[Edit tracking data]
——————

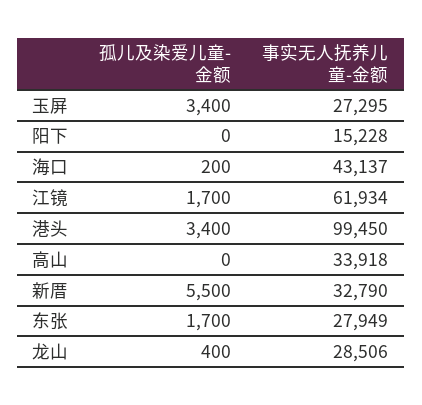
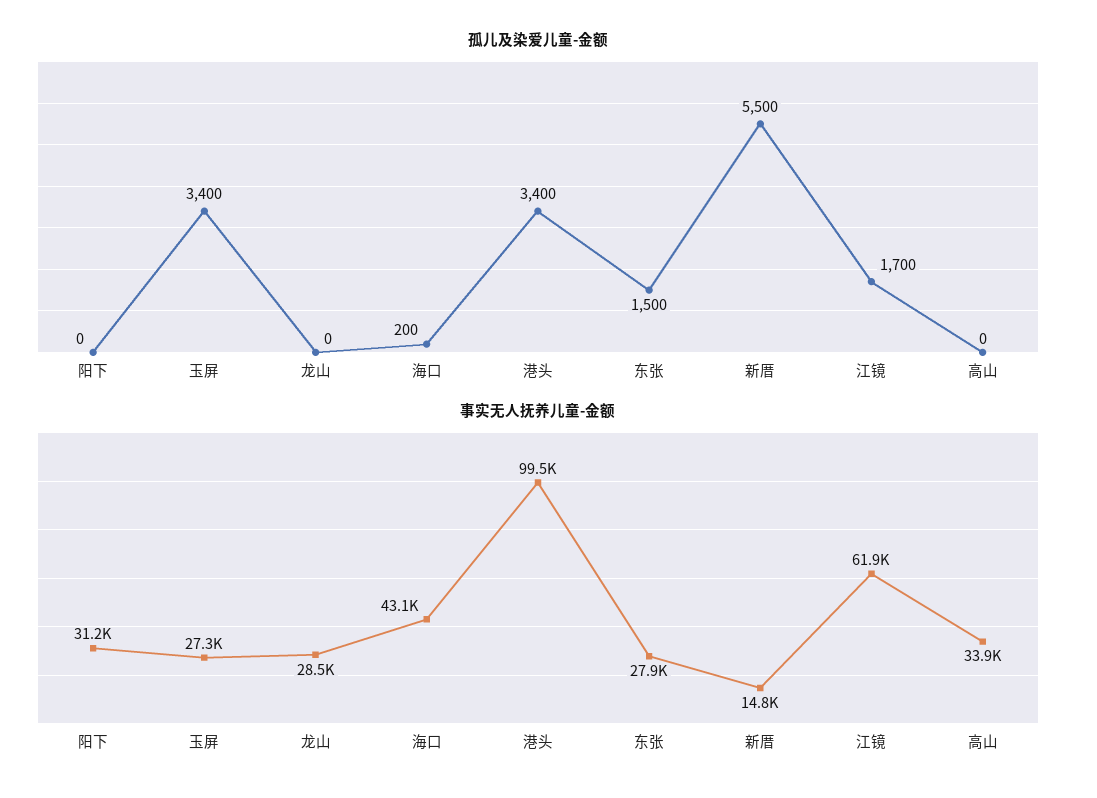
事实无人抚养儿童-金额, 阳下: 15228 -> 31200
事实无人抚养儿童-金额, 新厝: 32790 -> 14800
孤儿及染爱儿童-金额, 东张: 1700 -> 1500
孤儿及染爱儿童-金额, 龙山: 400 -> 0

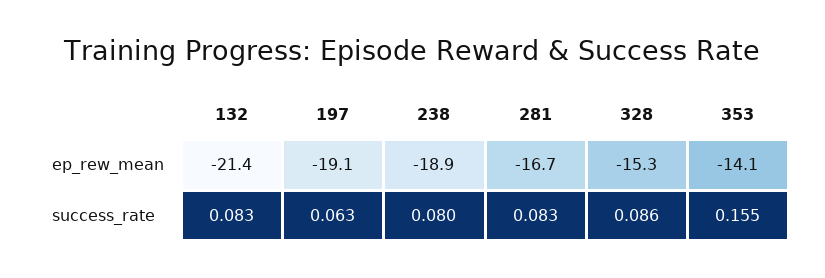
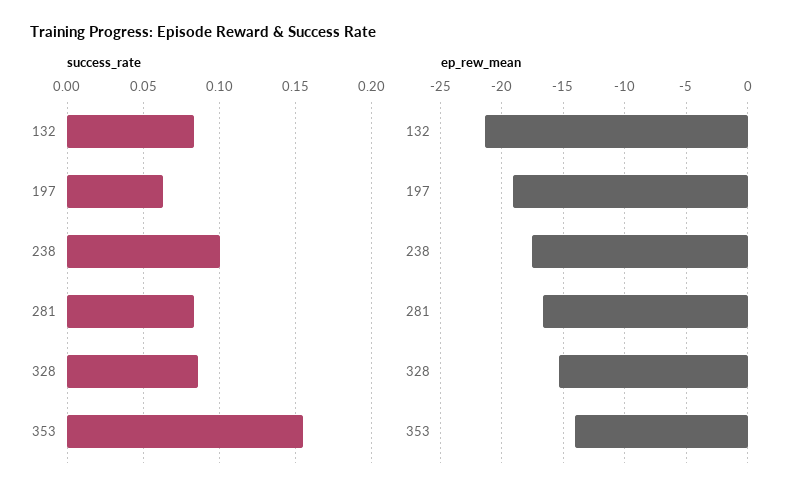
ep_rew_mean, 238: -18.9 -> -17.5
success_rate, 238: 0.08 -> 0.1

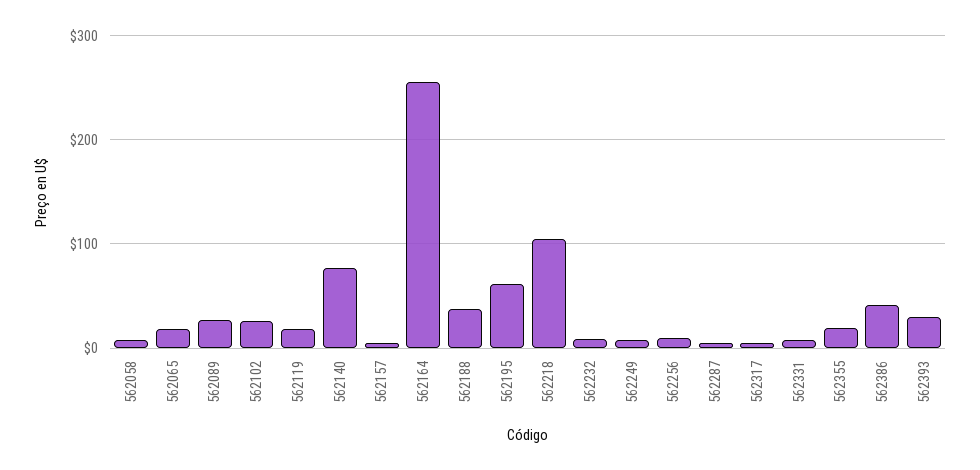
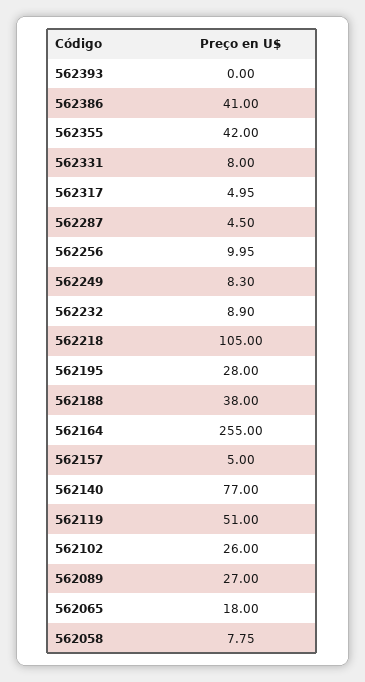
562119: 20 -> 51
562195: 60 -> 28
562355: 20 -> 42
562393: 30 -> 0

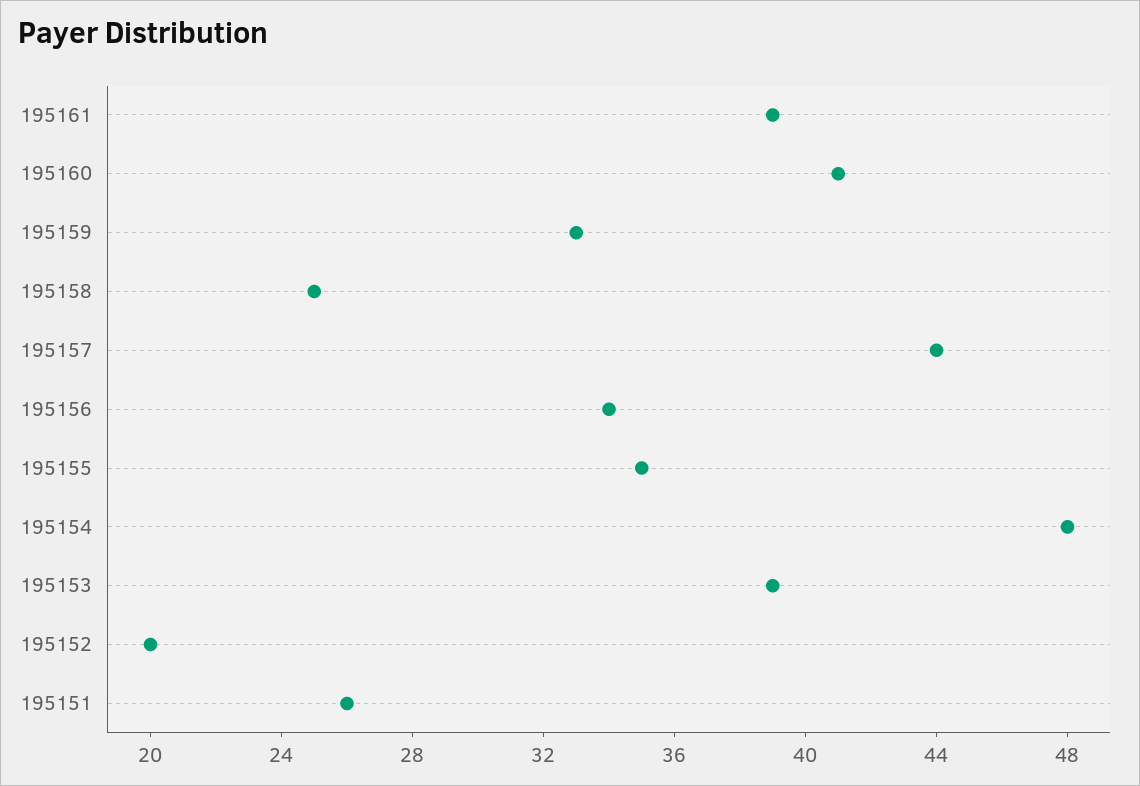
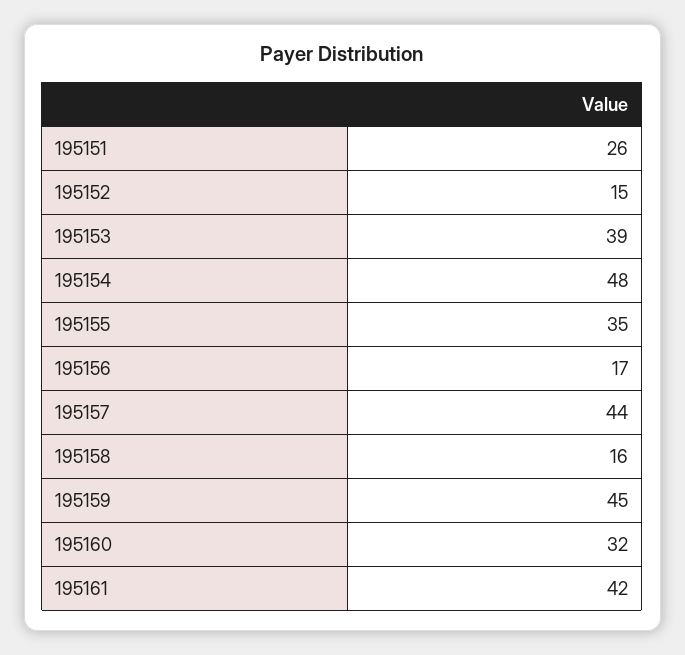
195161: 39 -> 42
195160: 41 -> 32
195159: 33 -> 45
195158: 25 -> 16
195156: 34 -> 17
195152: 20 -> 15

——————

Your answer must be a single number: the count of lines in the data that contain the string "孤儿及染爱儿童".

2